Search was the core functionality that drove the project, and without it the system would be pointless, so I was very excited to see it come together. It has some issues still, but for only a few weeks worth of work I am impressed with the system we built. Feel free to give it a test run: http://allynbauer.com/seproject. If you get a dinosaur, try hitting the link again
Brian said,
January 1, 2010 at 7:00 pm
Gah, there are definitely times I hate having to deal with search.
We used Xapian in one of our larger projects, and our new Advertsing Order Entry system is using mostly using Drupal Views with filters.
–Brian
Nick said,
January 2, 2010 at 3:54 pm
My God! You are alive! You should get on IM more, I could have used your help numerous times during this project! Plus, there are some entrepreneurship related topics I’d like to discuss with you
Search is an interesting beast. Xapian looks interesting at first glance. How did that turn out for you?
Brian said,
January 2, 2010 at 8:37 pm
I forgot my AIM password, just remembered it the other day actually.

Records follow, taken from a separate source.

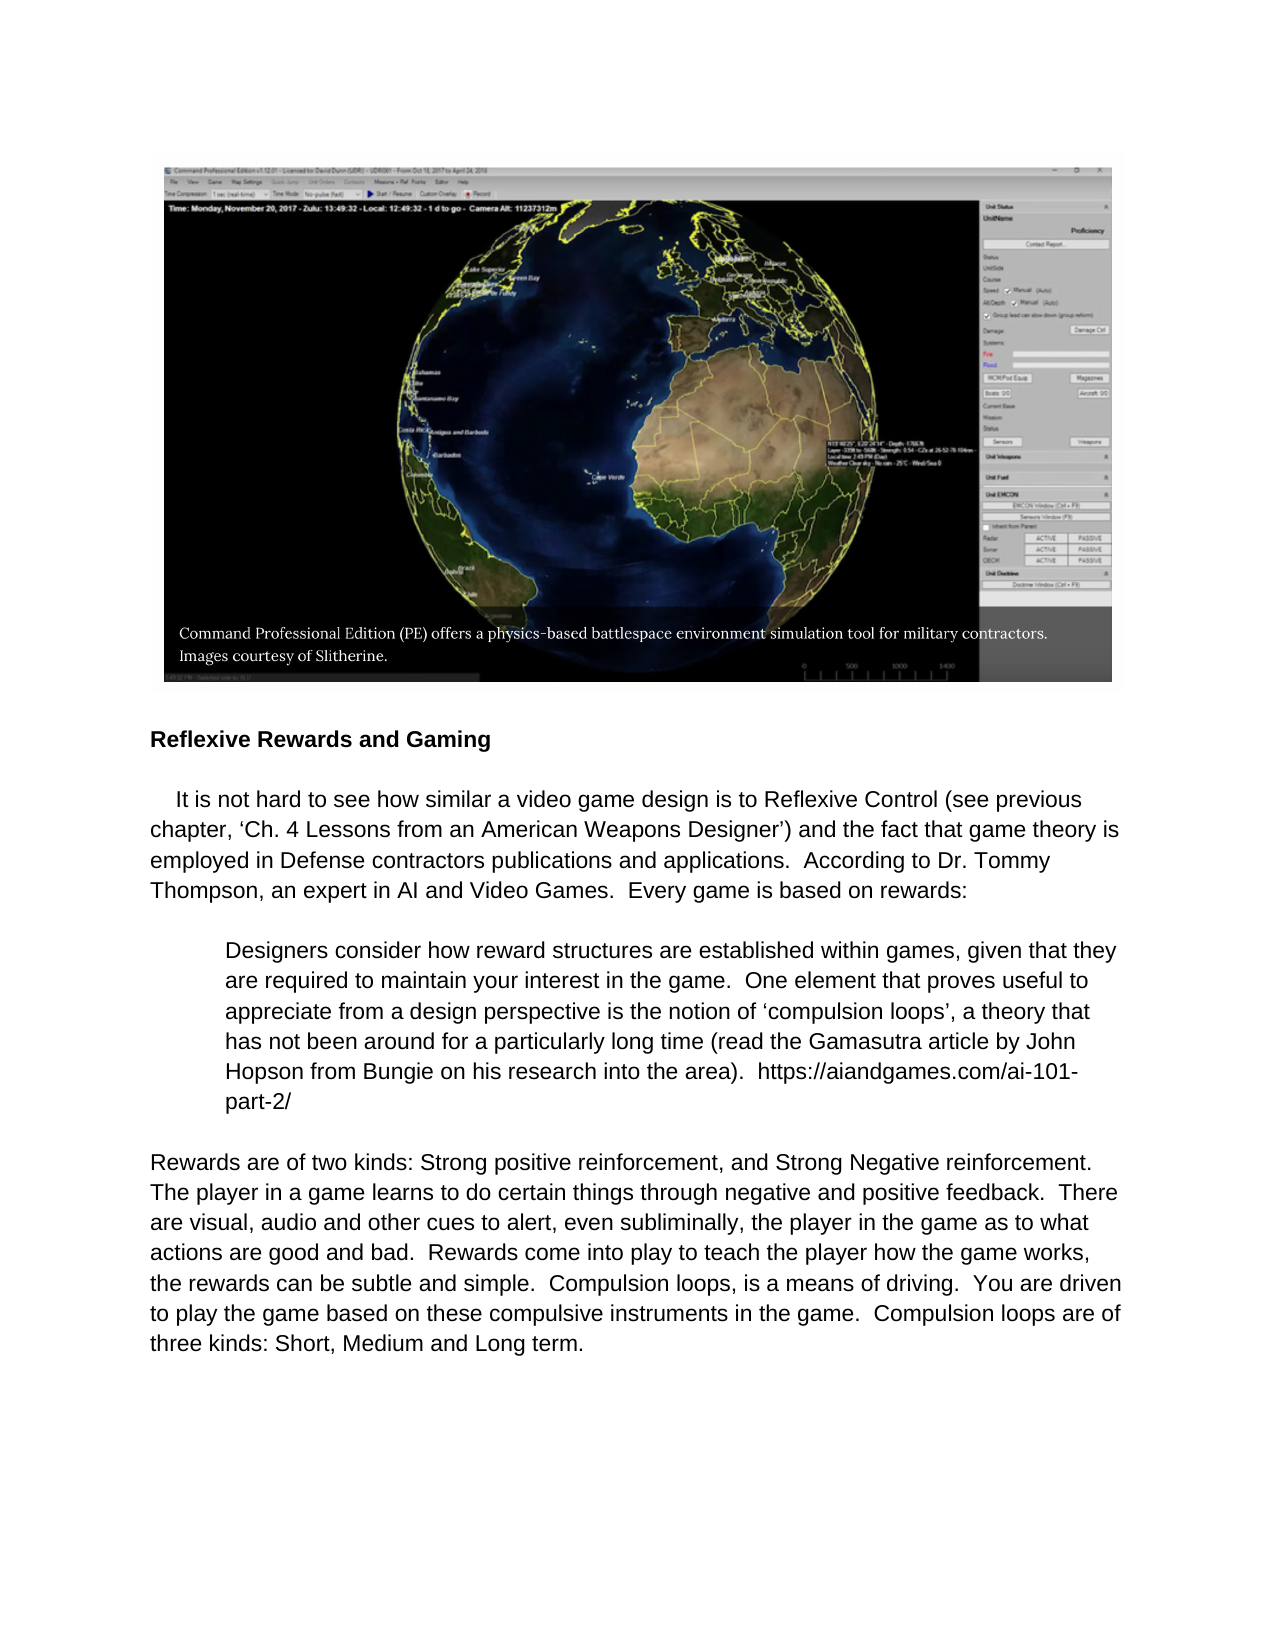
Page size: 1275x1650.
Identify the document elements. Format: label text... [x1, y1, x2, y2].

text Rewards are of two kinds: Strong positive reinforcement, and Strong Negative reinforcement. The player in a game learns to do certain things through negative and positive feedback. There are visual, audio and other cues to alert, even subliminally, the player in the game as to what actions are good and bad. Rewards come into play to teach the player how the game works, the rewards can be subtle and simple. Compulsion loops, is a means of driving. You are driven to play the game based on these compulsive instruments in the game. Compulsion loops are of three kinds: Short, Medium and Long term. [150, 1149, 1125, 1356]
text Designers consider how reward structures are established within games, given that they are required to maintain your interest in the game. One element that proves useful to appreciate from a design perspective is the notion of ‘compulsion loops’, a theory that has not been around for a particularly long time (read the Gamasutra article by John Hopson from Bungie on his research into the area). https://aiandgames.com/ai-101-part-2/ [225, 937, 1125, 1114]
picture [150, 150, 1125, 692]
text Reflexive Rewards and Gaming [150, 726, 1125, 752]
text It is not hard to see how similar a video game design is to Reflexive Control (see previous chapter, ‘Ch. 4 Lessons from an American Weapons Designer’) and the fact that game theory is employed in Defense contractors publications and applications. According to Dr. Tommy Thompson, an expert in AI and Video Games. Every game is based on rewards: [150, 786, 1125, 903]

Pretty well, it was nice in that it supported English word stemming and was MUCH MUCH faster than the full text index method Drupal used. Our site had over four hundred thousand nodes so Drupal’s search system often took 5 or 6 minutes to perform a search. Xapian cut that search time to something around 5-15 seconds. Solr was likely somewhat faster, but Xapian was easier to implement as it uses flatfiles for it’s index. Solr operated as another separate daemofor me to administer if I went that route.